# What a lovely way to calm down after a long day of not blowing things up.



## TechnoGypsy (Jan 30, 2012)

http://www.devastatingexplosions.com/

If watching explosions makes you feel better, try the link.
It reminds me of a certain Monty Python sketch...


----------



## Greg (Jan 30, 2012)

This is Mr ER Bradshaw. Mr Bradshaw, will you stand up, please?


----------



## Sarcastic Coffeecup (Jan 30, 2012)

Aww hell yeah


----------



## Sar (Jan 30, 2012)

*plays fitting classical music while watching* 
Awesome site there, techno.


----------



## Fay V (Jan 30, 2012)

:| :| :| >:}

new fav website


----------



## Cloudy (Jan 30, 2012)

Oh man, that's great.


----------



## veeno (Jan 31, 2012)

Thats fucking lovely.


----------



## Aden (Jan 31, 2012)

Anyone notice it's apparently by Old Spice?


----------



## NerdyMunk (Jan 31, 2012)

Michael Bay.


----------



## Cloudy (Jan 31, 2012)

Aden said:


> Anyone notice it's apparently by Old Spice?



...This explains why I felt the need to buy Matterhorn body wash after exploding a bunch of stuff.

Isn't it obvious though? There is a clear correlation between exploding things and buying "manly"-smelling deodorant things. They know their market. : >


----------



## Sarcastic Coffeecup (Jan 31, 2012)

Aden said:


> Anyone notice it's apparently by Old Spice?

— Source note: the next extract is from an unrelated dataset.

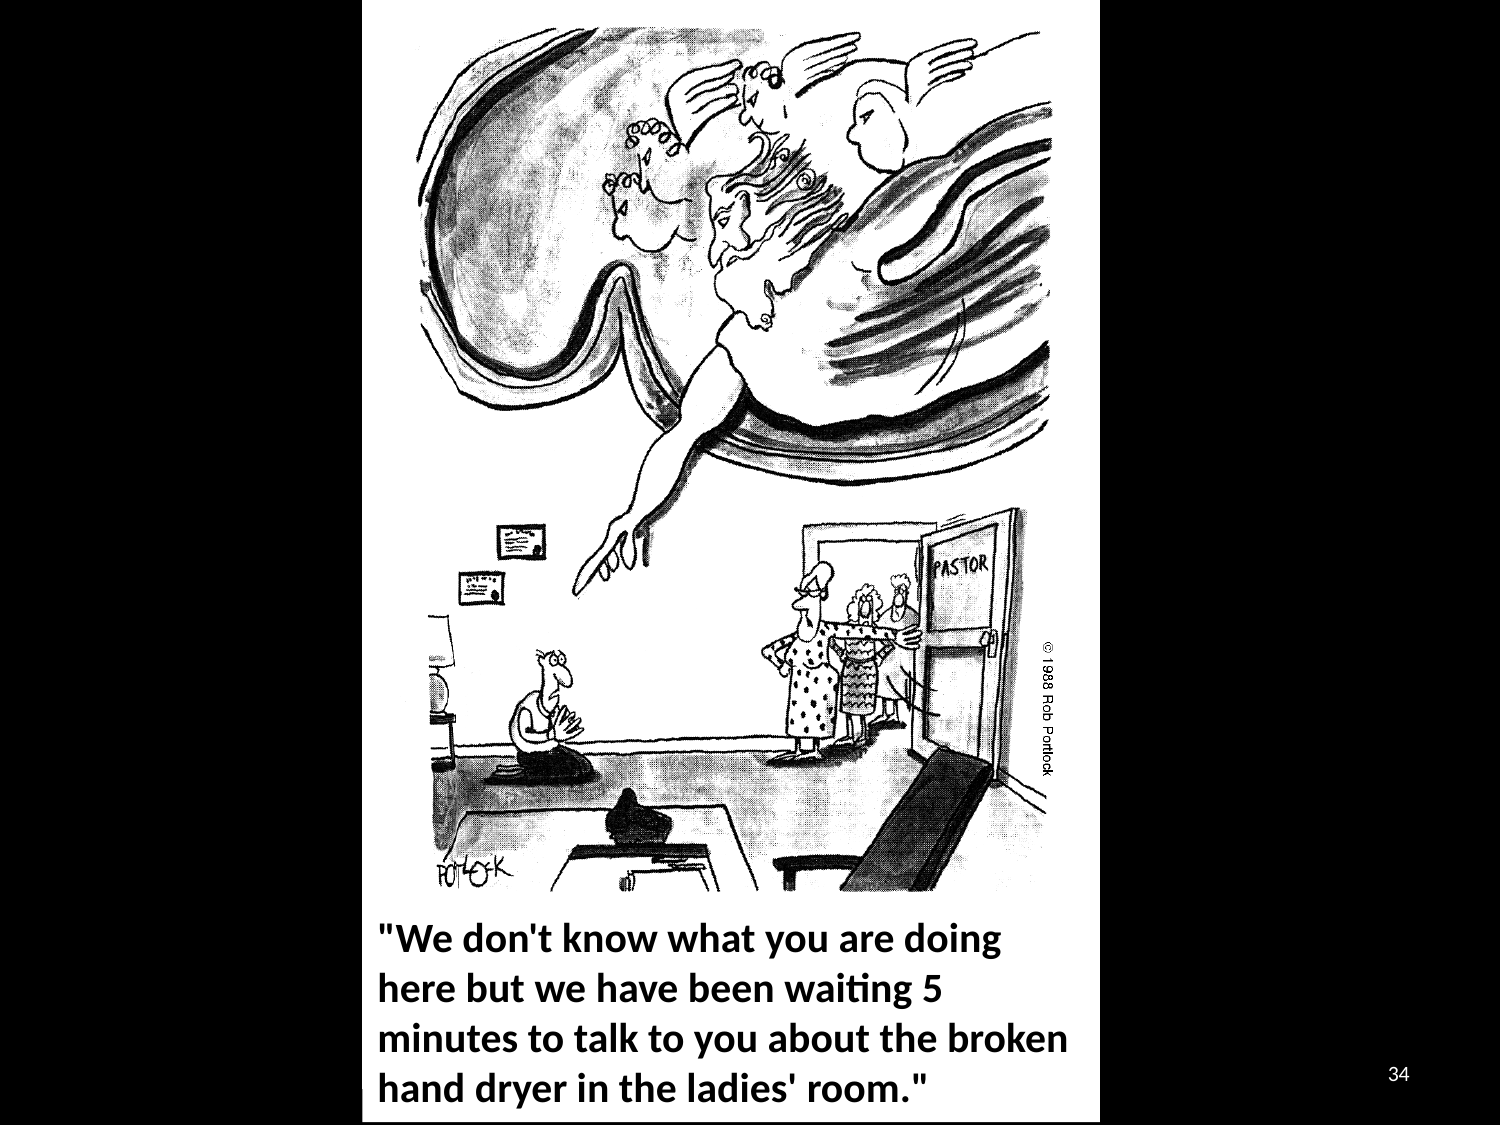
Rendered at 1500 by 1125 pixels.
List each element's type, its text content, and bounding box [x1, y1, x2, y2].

Before the site had even loaded


----------



## Bittertooth (Feb 2, 2012)

My favorite one is the boat.


----------



## Kitutal (Feb 14, 2012)

of course, now we have to be extra careful not to have our internet history examined by the police, or we could be suspected as terrorists as well.


----------



## Dreaming (Feb 14, 2012)

Is it me or do the explosions get keep getting louder and more interesting? o,o


----------